WORK TO BE COMPLETED:
Give back, word for word, the lines in the listing below from the one holding "camera: 10 degrees left, 10 degrees down" down to the one holding "coffee machine [826,350,928,459]", both ends included.
*** MATERIAL PROVIDED Section Begins ***
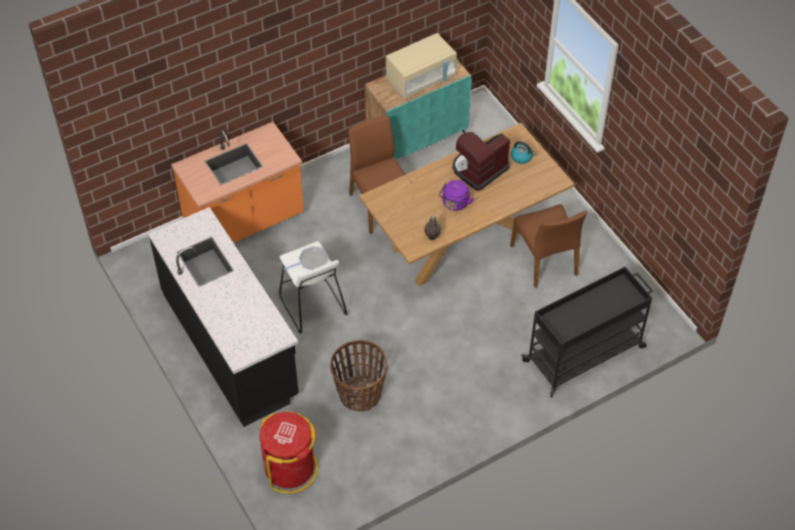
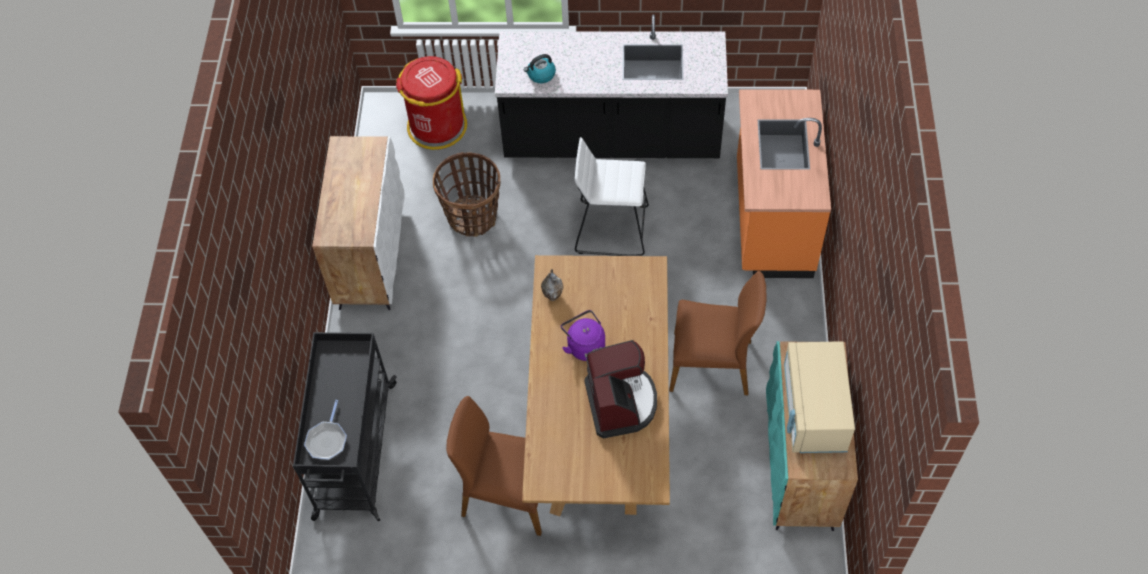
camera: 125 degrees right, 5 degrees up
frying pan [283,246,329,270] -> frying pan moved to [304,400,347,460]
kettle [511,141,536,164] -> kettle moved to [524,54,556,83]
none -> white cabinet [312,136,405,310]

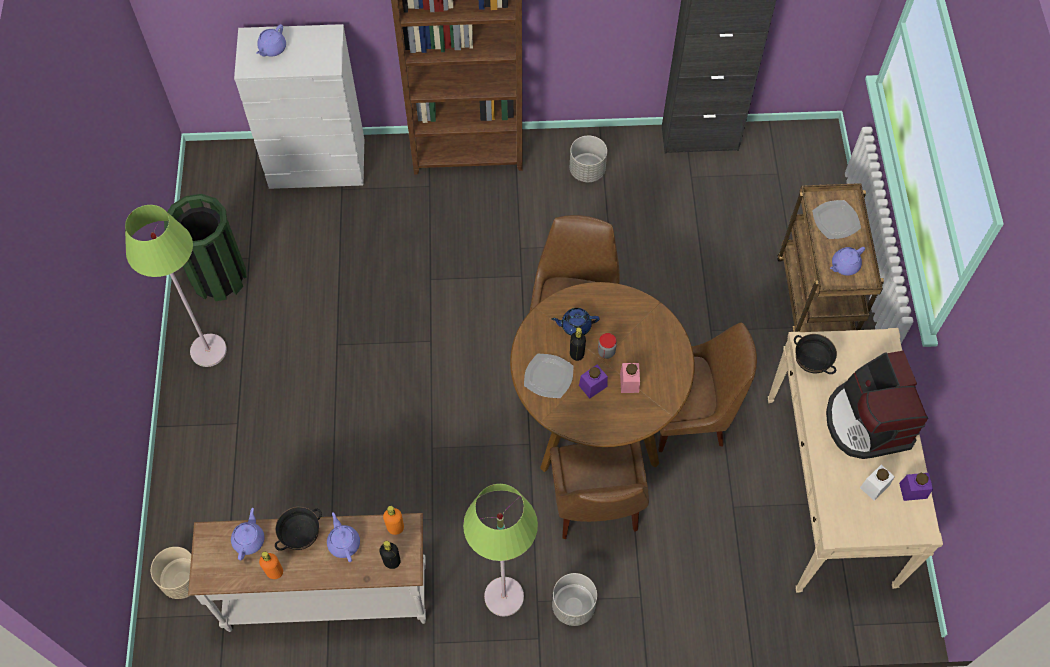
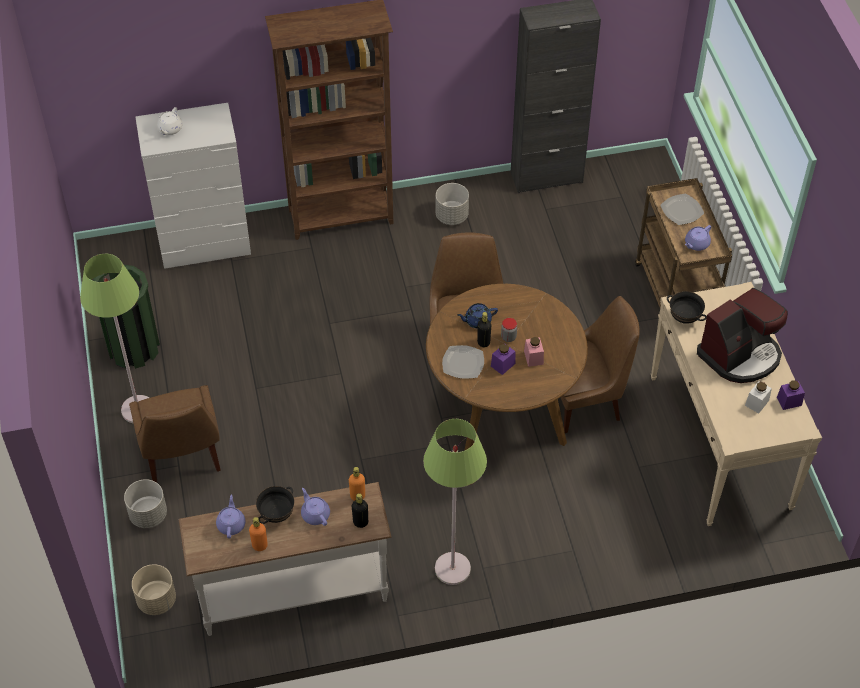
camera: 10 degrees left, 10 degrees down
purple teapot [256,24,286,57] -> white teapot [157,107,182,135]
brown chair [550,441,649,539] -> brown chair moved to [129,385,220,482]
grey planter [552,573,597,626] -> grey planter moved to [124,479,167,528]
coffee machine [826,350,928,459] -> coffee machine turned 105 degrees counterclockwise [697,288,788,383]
*** MATERIAL PROVIDED Section Ends ***
*** MATERIAL PROVIDED Section Begins ***
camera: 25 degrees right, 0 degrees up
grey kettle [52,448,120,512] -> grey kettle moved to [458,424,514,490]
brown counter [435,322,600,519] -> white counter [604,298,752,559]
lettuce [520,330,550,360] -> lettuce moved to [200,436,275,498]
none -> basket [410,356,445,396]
*** MATERIAL PROVIDED Section Ends ***
*** MATERIAL PROVIDED Section Begins ***
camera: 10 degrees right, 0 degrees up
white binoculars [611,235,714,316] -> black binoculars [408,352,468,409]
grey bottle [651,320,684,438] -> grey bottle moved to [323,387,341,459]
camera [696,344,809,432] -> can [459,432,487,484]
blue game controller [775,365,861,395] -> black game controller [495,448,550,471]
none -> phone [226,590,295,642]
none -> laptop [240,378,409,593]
*** MATERIAL PROVIDED Section Ends ***
TASK SOLUTION:
camera: 10 degrees left, 10 degrees down
purple teapot [256,24,286,57] -> white teapot [157,107,182,135]
brown chair [550,441,649,539] -> brown chair moved to [129,385,220,482]
grey planter [552,573,597,626] -> grey planter moved to [124,479,167,528]
coffee machine [826,350,928,459] -> coffee machine turned 105 degrees counterclockwise [697,288,788,383]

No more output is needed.